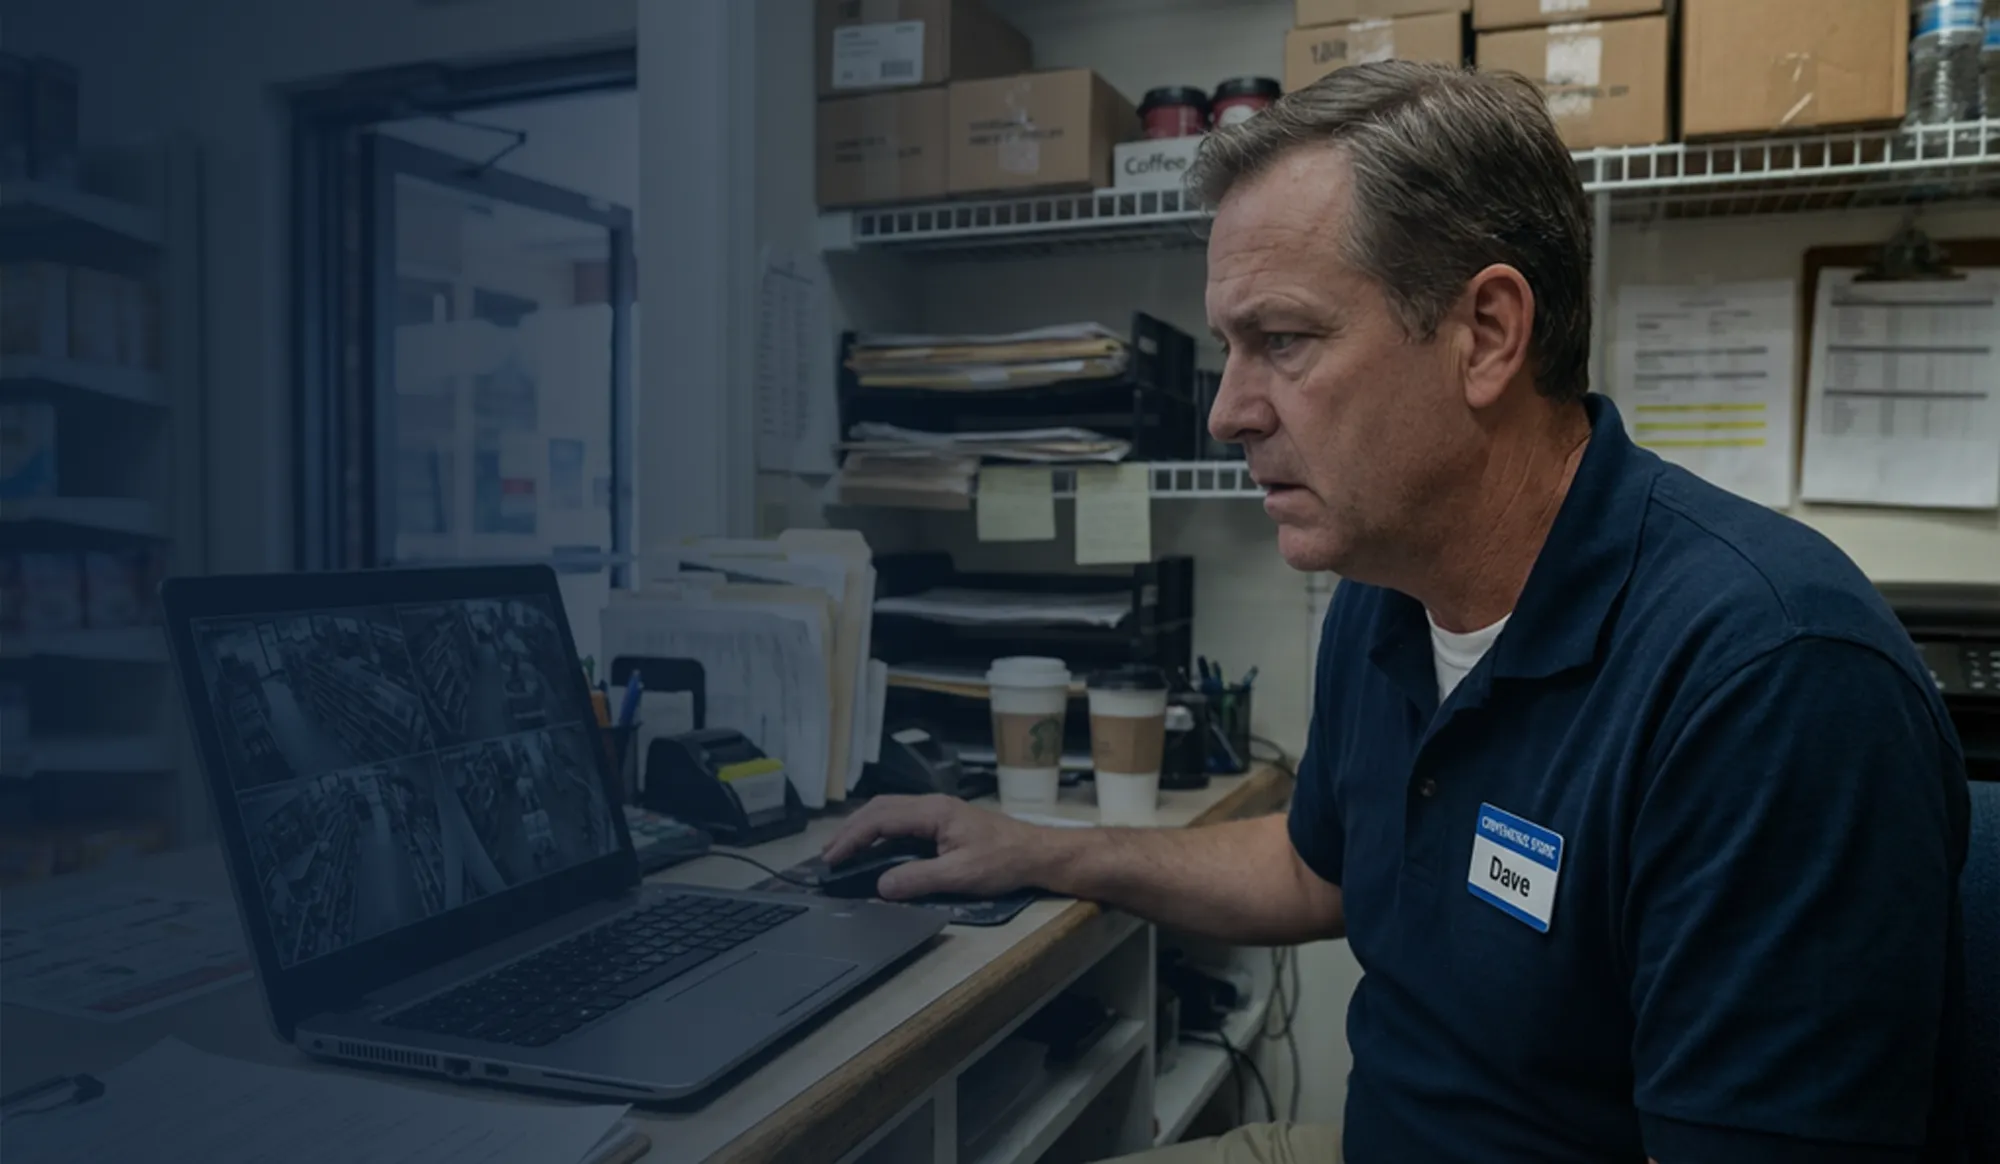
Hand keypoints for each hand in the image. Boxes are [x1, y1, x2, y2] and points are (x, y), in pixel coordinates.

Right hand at [822, 795, 1055, 900]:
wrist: (1037, 853)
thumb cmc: (1004, 861)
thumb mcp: (961, 875)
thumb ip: (919, 879)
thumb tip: (880, 886)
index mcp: (933, 811)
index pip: (880, 819)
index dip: (852, 838)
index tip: (831, 859)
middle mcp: (931, 805)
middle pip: (879, 809)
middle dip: (850, 830)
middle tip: (827, 856)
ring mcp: (937, 811)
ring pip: (889, 811)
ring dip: (863, 829)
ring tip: (842, 850)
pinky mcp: (943, 821)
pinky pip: (901, 820)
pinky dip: (879, 831)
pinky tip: (873, 847)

══════════════════════════════

Quote, please, every line of the material above from its start through the line that has "index dip: (852, 838)", reproducing the words exactly and dropping any images.

*OUTPUT BELOW:*
Hand keypoints for each hand in the image. Boxes are [x1, y1, x2, y2] and points are (x, y), in pixel coordinates.

Right hand at [822, 795, 1055, 900]:
wrist: (1037, 853)
thumb cmc: (1004, 861)
thumb mcp: (961, 875)
thumb ip: (919, 879)
thumb tip: (880, 886)
index mcp: (933, 811)
index pip: (880, 819)
index dip: (852, 838)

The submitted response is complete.